Nonetheless, Lindsay's short and mid-term outlook is not very promising, since its domestic irrigation market is very significant.

Expanding internationally
Second, we have a worldwide manufacturer and distributor of agricultural equipment, AGCO (AGCO -0.21%).

The third quarter brought good news for AGCO, with net sales reaching $2.5 billion, up 7.9% year over year. Sales in South America grew 35%, and in Asia Pacific 11%.

Even though the company enjoys good domestic performance, international expansion plays a key role in AGCO's strategy. The company aims to gain share in the Commonwealth of Independent States, China, and Africa, where it sees considerable growth prospects. In fact, last September, AGCO made a joint venture with Russian Machines to target the Russian market.

In addition, it plans to invest in production facilities in China over the next 15 years, and grow its presence in Africa. The latter continent presents tremendous growth potential for the agricultural equipment sector, especially considering its small- and medium-scale farmers in need of mechanization.

New businesses
Finally, we have well-known manufacturer Deere & Company (DE -0.27%)

Weak results are coming from Deere.

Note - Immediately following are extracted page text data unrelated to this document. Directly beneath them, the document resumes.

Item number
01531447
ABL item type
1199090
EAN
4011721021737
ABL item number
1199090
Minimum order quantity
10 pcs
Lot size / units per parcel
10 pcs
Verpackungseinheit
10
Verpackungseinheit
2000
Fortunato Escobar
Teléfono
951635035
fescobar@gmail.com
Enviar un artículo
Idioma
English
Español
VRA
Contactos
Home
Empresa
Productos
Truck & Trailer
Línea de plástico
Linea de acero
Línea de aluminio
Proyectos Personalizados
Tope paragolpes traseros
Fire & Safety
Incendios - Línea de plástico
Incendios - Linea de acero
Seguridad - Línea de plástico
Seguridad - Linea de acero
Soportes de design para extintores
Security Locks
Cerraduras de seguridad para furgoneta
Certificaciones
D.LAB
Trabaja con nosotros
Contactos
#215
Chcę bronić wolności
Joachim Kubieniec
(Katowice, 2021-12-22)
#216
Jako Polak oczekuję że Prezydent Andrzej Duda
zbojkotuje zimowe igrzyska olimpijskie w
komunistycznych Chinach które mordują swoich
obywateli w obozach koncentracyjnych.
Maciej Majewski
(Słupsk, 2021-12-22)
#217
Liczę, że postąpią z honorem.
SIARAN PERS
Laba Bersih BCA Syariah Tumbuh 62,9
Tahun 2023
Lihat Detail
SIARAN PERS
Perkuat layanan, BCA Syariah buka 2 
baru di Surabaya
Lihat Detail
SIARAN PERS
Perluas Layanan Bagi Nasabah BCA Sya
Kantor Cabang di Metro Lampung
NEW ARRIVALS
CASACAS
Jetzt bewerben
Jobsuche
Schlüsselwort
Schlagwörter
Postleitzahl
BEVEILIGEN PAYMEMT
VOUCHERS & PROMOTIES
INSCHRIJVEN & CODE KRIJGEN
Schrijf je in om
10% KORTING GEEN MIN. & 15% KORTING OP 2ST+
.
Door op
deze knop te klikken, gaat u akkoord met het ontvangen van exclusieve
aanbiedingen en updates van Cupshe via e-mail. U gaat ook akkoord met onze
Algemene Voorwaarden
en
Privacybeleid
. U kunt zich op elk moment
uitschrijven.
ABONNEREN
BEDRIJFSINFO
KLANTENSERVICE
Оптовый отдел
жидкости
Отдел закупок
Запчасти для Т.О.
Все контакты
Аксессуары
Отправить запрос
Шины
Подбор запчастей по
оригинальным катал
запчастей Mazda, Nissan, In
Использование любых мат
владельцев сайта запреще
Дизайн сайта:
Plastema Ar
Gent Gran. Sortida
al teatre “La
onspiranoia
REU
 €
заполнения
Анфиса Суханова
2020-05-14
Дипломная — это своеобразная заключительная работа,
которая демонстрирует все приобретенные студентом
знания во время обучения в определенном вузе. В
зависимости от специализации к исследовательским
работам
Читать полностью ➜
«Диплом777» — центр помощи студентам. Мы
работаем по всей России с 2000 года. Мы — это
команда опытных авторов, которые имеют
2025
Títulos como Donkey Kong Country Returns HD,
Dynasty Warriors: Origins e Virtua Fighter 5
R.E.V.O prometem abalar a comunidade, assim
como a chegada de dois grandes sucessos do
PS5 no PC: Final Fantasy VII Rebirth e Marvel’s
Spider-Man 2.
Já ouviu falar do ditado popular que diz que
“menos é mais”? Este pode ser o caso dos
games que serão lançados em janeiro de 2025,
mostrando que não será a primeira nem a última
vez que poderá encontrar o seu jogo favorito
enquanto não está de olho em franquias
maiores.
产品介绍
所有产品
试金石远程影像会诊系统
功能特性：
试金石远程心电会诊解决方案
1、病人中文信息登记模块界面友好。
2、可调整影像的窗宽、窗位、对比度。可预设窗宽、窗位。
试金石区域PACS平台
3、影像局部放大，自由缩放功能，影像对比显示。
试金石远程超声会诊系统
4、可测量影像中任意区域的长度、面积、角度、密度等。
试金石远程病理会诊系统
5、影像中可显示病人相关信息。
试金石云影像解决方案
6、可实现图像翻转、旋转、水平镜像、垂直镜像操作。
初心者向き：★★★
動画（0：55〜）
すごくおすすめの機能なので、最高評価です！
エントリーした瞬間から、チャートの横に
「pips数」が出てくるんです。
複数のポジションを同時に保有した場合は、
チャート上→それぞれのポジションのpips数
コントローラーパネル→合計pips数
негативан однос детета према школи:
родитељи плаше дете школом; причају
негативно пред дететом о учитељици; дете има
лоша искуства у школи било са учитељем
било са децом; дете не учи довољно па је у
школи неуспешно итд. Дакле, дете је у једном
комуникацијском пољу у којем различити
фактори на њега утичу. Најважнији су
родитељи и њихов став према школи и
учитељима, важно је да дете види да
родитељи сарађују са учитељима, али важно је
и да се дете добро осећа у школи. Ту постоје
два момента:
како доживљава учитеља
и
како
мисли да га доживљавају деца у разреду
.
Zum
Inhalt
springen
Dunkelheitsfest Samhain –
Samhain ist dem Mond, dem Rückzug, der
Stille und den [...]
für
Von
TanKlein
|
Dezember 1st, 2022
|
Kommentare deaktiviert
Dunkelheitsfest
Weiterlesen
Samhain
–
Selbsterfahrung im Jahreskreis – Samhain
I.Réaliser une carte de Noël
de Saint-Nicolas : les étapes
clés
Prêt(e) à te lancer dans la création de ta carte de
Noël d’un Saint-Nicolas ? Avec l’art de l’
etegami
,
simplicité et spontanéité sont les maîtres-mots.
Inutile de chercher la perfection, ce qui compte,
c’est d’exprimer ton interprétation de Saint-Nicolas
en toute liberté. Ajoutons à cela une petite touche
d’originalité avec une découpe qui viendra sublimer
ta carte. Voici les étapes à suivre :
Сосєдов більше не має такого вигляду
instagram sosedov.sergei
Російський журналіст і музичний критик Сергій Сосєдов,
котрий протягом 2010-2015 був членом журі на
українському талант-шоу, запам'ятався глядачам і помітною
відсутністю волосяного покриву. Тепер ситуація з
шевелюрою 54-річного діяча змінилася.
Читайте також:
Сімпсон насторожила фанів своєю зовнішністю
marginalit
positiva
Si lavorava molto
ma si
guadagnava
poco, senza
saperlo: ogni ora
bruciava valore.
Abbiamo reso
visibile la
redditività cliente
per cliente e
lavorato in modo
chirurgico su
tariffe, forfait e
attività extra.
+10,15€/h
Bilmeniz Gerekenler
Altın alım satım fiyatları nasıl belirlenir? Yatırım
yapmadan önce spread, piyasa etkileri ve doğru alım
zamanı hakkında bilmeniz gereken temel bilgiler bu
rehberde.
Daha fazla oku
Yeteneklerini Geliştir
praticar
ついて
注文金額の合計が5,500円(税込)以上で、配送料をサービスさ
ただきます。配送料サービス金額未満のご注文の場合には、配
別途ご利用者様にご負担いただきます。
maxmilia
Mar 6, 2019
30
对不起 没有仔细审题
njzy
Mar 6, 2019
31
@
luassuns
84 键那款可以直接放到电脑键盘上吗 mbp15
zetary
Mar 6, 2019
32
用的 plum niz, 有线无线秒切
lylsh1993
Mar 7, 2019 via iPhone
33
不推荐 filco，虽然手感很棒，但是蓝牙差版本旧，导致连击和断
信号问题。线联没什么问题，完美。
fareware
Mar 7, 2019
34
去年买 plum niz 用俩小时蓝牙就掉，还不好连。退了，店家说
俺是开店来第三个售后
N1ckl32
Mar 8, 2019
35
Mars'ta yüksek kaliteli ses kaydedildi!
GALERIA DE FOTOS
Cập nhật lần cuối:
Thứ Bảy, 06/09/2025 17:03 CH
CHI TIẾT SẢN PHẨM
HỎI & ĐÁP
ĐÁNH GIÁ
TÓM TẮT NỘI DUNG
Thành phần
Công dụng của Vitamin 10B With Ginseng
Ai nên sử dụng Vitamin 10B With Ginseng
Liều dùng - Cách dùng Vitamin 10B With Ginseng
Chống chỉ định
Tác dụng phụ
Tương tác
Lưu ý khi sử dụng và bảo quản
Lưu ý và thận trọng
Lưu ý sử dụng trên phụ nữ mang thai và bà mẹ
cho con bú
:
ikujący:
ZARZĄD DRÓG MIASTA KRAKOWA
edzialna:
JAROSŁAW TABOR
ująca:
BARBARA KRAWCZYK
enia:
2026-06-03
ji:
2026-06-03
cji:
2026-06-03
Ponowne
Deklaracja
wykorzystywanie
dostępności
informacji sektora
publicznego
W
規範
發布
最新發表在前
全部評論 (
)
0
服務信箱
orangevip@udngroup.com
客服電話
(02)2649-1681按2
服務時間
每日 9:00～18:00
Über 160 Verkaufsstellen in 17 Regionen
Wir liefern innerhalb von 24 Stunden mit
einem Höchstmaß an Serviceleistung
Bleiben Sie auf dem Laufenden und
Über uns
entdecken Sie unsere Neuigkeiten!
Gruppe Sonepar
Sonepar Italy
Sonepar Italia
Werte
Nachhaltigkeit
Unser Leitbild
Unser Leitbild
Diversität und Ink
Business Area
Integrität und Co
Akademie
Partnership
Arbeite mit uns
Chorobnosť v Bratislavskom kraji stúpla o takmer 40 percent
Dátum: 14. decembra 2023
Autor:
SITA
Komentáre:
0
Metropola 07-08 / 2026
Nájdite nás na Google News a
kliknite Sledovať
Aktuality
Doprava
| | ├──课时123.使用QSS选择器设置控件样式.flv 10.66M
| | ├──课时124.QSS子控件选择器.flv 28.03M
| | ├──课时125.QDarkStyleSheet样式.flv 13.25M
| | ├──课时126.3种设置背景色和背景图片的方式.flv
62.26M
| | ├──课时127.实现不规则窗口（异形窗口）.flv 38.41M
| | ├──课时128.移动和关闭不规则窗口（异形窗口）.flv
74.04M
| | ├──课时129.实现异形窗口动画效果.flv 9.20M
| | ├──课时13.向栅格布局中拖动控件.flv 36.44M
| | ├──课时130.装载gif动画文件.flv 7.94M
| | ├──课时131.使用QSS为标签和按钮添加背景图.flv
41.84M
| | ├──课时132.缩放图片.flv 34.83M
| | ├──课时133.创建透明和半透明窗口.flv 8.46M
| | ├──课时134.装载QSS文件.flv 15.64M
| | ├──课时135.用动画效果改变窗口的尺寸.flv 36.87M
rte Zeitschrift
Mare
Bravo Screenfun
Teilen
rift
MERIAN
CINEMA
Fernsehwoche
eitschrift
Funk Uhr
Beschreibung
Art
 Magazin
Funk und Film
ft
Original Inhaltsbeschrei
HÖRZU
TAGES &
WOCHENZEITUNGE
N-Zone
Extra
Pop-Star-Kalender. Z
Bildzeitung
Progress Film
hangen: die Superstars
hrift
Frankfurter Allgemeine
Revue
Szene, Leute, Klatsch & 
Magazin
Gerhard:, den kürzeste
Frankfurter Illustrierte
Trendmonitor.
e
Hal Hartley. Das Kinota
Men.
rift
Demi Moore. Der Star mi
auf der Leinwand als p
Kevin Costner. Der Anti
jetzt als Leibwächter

Although earnings per share grew 21% in the fourth quarter, quarterly sales decreased 3%. Unfortunately, Deere expects equipment sales to drop about 2% for its first quarter on annual terms. Not a very promising outlook.

However, the company should benefit from investment and recovery in the Brazilian construction sector. In fact, Deere expects worldwide sales of construction and forestry equipment to grow 10% in 2014, which is good for a division that account for about 16% of revenues. General economic growth and higher housing starts in the U.S. are solid drivers for this sector, and Deere is in place to profit from it.

Regarding agriculture, Deere completed the purchase of Bauer Built Manufacturing in September to serve large farms in key markets globally. Now, the company will be in position to make the largest planter in the industry, 120-feet in width. This highly productive machinery, which will be produced in Brazil, should find growing demand in the country and Argentina.

Bottom line
The fact that North America will probably show very good or even record crops is giving the idea that a bigger supply of grain could generate a drop in commodity prices. Corn dropped about 40% in 2013, so with increasing supply, we might not see prices going up. Even though farming income will be good, ultimately, future grain prices is what drives investments in agricultural equipment.

Comparisons with record sales levels make Lindsay's indicators look weak. Plus, since irrigation sales levels for the remainder of the fiscal year remain uncertain, the company could not be the best stock to hold for now.

Unfortunately for Deere, it is hard to foresee that a great performance of the construction and forestry division could offset a decrease in sales coming from the agricultural division, which accounts for 77% of revenues.

AGCO is in better position to profit from better crops and farmer income. Its increasing international position will also mitigate seasonal fluctuations and increase profits. Right now, it looks like the best stock to scrutinize if you want to start a position in this industry.